WORK TO COMPLETE: Please carry on the article about the NNPC chief's call for more oil and gas investment, starting right after its final sentence.
━━ PASSAGE ━━
NNPC weekly: Kyari advocates tackling global energy crises with more investments

The Nigerian National Petroleum Company (NNPC) Limited started activities for the week with its group managing director (GMD), Mele Kyari, advocating for more investments in the oil and gas sector to effectively tackle the current global energy crises.

Kyari, who made the call while speaking at the 23rd edition of the World Petroleum Congress held in Houston, United States, spoke on the theme: “Building Partnerships”.

He described the choice of the topic as apt because partnership remained an essential component for creating synergy in the delivery of value to various stakeholders and guaranteeing energy security.

“Our industry is faced with a multitude of challenges, one of which is the requirement for a careful balancing of the aspirations of energy transition and energy security.

“This balance directly impacts energy investments and capital attraction for the development of fossil fuels. The lack of investment capital for oil and gas is already creating energy crises around the world.

“Who would have ever thought that the price of natural gas could sell as high as $60 per MMBtu.

“It is important to pinpoint the fact that the energy and economic security of many resource rich countries is heavily dependent on the development of their hydrocarbon resources.

Read also: We are building capacities to boost non-oil exports, stop rejections – Yakusak, NEPC CEO

“This is an important source of generating revenue, providing employment and alleviating energy poverty in these countries while ensuring that the world never lacks the energy it requires to function effectively.”

Kyari told participants at the event that the challenges facing the sector was stifling supply sources, adding that this was what was creating a shortage of global energy supply.

He said time had come for all players in the global oil and gas industry to collaborate in creating partnerships for the development of the technologies and funding required to achieve energy transition, energy security and value to shareholders.

The NNPC GMD further explained that the national oil companies as resource owners, needed investment to derive economic value from those resources while investors needed stable markets and regulations to make healthy returns.

He added, “Today, regulation is creating a capex gap, especially to those of NOCs where we see about a 50 percent reduction in investments.

“As technology, innovation, stiff competition for capital and market volatility continues to generate huge waves, the strength in our partnerships, as we transit, will remain our key survival strategy today and in the future.”

Speaking on the Petroleum Industry Act (PIA) 2021, he said through the legislation, Nigeria has renewed its commitment to attracting investments in the oil and gas industry.

“The Act provides the needed improvements in fiscal and governance frameworks, emphasises transparency and accountability as well as provides a level playing field for all players.

“This is indeed a new dawn for investors as well as our National Oil Company, NNPC, that is transiting to a commercially oriented limited liability company,” he added.

Meanwhile, Secretary General of the Organisation of Petroleum Exporting Countries (OPEC), Sanusi Barkindo, has said that any talks about oil and gas going into extinction in the coming decades are out of order.

Speaking at the 23rd World Petroleum Congress Plenary Session on “Energy Transition: Scenarios for the Future”, in the United States, Barkindo said that neither science nor statistics support that position.
━━━
━━ EXTRACTED INFORMATION ━━
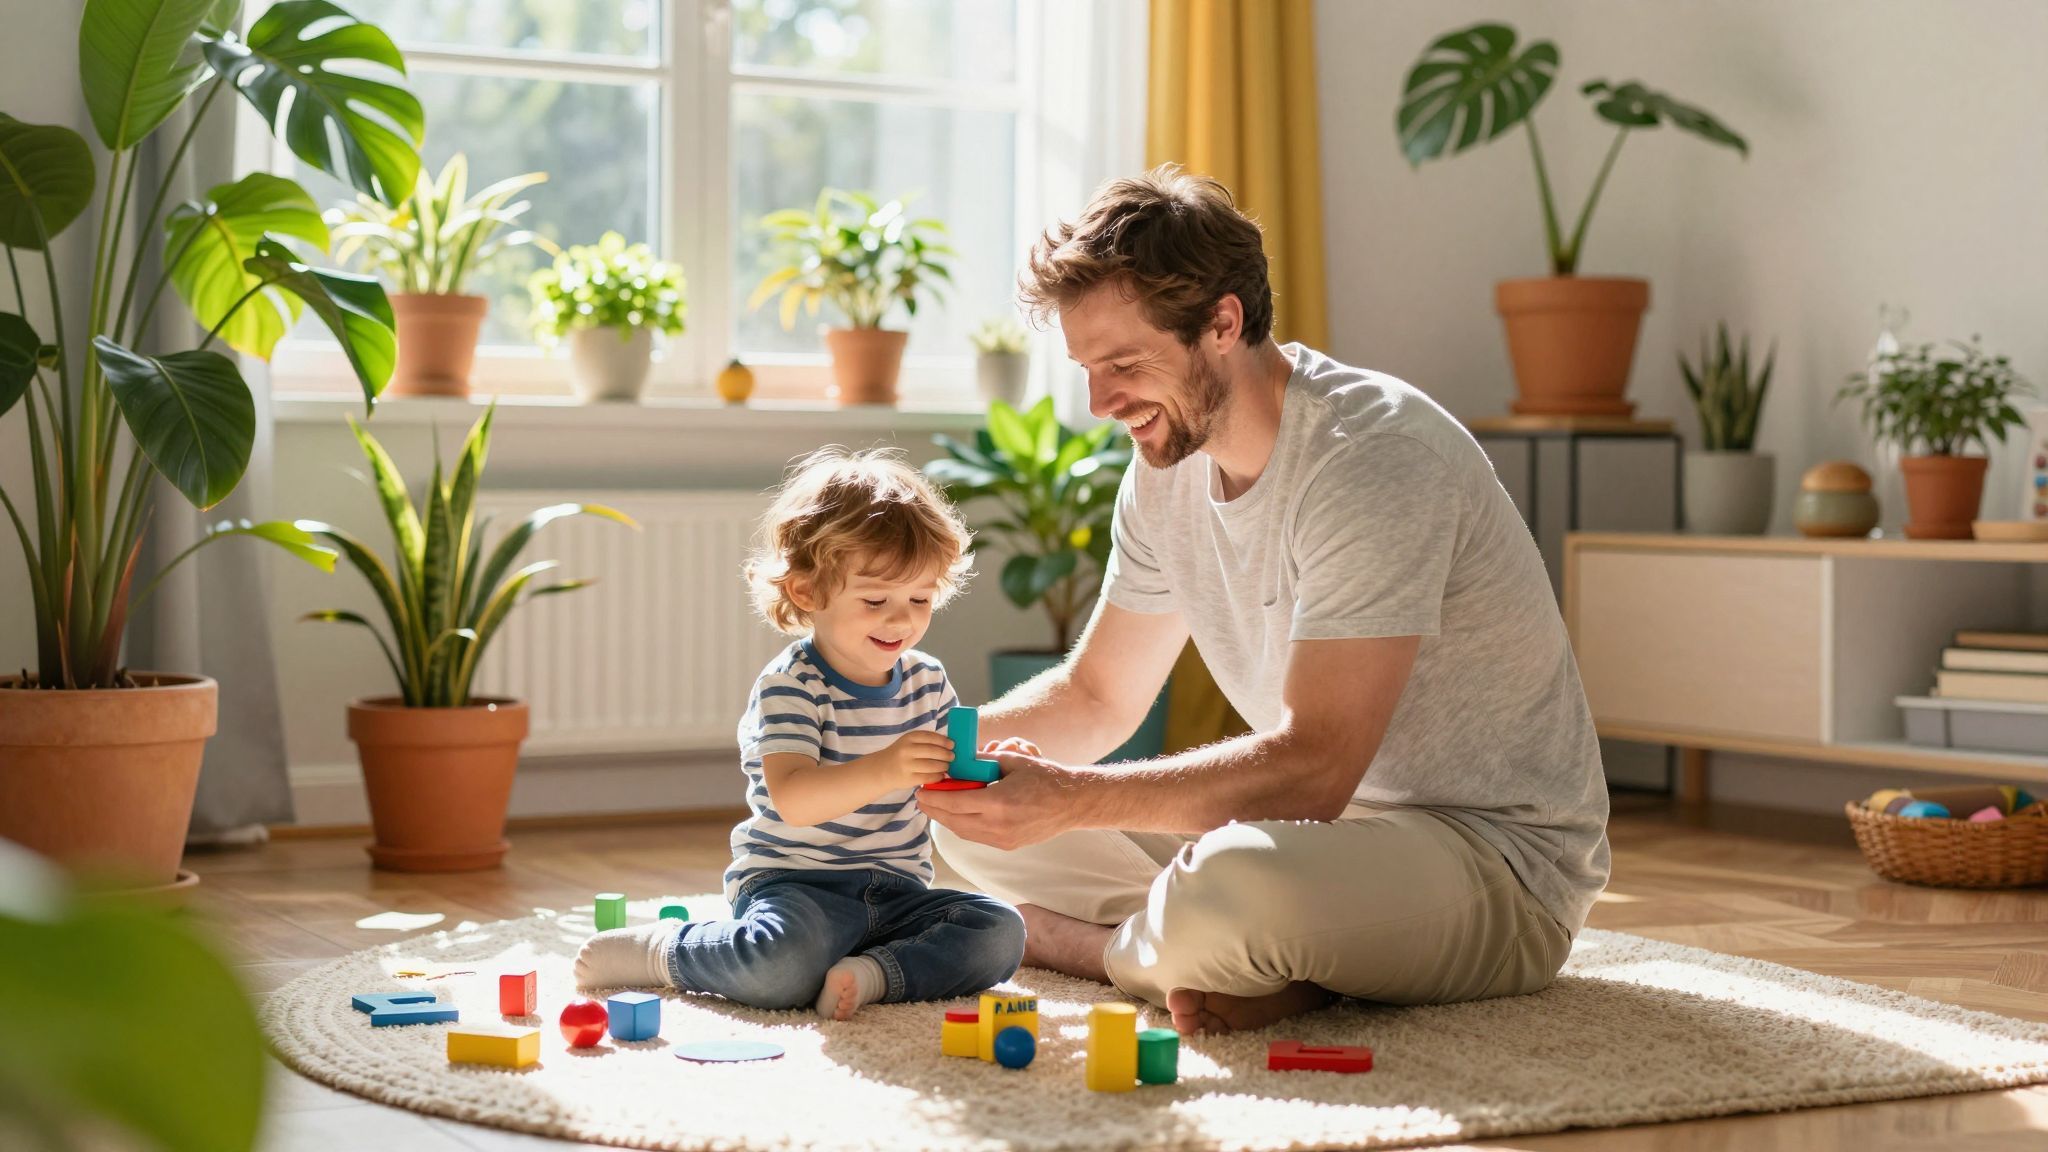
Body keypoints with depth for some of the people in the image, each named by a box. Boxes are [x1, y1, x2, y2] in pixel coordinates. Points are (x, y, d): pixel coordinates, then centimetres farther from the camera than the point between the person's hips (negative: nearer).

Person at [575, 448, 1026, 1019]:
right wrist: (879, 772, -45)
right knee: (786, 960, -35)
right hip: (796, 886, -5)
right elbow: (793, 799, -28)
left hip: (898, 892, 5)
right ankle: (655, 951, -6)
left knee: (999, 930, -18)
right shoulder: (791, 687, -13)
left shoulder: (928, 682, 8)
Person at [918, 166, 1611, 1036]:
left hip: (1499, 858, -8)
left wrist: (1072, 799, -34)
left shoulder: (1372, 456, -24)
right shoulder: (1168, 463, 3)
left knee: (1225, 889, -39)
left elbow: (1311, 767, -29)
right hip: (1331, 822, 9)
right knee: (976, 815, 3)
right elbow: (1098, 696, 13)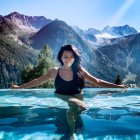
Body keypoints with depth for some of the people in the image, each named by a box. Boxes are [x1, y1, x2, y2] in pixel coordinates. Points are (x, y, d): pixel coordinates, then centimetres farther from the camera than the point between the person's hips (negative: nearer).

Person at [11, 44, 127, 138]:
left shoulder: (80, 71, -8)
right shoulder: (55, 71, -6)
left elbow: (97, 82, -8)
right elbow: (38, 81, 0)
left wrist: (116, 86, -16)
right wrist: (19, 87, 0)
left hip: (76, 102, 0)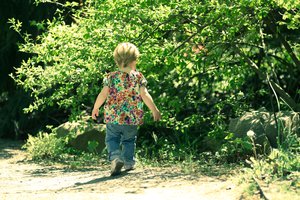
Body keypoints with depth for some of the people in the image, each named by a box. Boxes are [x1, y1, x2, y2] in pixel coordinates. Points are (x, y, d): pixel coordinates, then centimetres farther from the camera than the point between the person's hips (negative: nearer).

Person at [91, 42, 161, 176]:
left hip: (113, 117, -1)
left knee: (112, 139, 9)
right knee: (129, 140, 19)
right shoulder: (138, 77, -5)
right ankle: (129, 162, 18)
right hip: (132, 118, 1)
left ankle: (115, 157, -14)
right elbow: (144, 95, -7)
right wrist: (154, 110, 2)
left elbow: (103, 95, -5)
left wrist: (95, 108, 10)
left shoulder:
━━━
REPLY TO THE EXERCISE:
He said that public discourse around energy, climate and sustainable development continues to be extremely emotive, adding that it was evident in Glasgow, with many voices from the petroleum industry excluded from speaking.

“At times, the narrative around the energy transition has been overtaken by emotional outbursts, with rational discussions based on facts, hard data and science, taking a back seat,” he said.

The secretary general stated that the complexity of the challenge calls for an inclusive approach; not the pursuit of a single ‘one size fits all’ panacea, insisting that to reduce emissions required a delicate balancing act, with all voices heard, and listened to.

He argued that focusing on only one of the issues, while ignoring the others, could lead to unintended consequences, such as market distortions, heightened price volatility and energy shortfalls.

Describing climate change and energy poverty as two sides of the same coin, Barkindo noted that the world needed to ensure energy was affordable for all and a more inclusive transition.

According to him, the world will need more energy in the future, with OPEC’s recently released World Oil Outlook (WOO) 2021 seeing global energy demand expanding by 28 per cent by 2045.

“For oil and gas, there are some who believe that these industries should not be part of the energy future, that they should be consigned to the ‘dustbin of history’, and that the future is one that can be dominated by renewables and electric vehicles.

“It is important to state clearly that the science does not tell us this, and the statistics related to the blight of energy poverty do not tell us this either,” he added.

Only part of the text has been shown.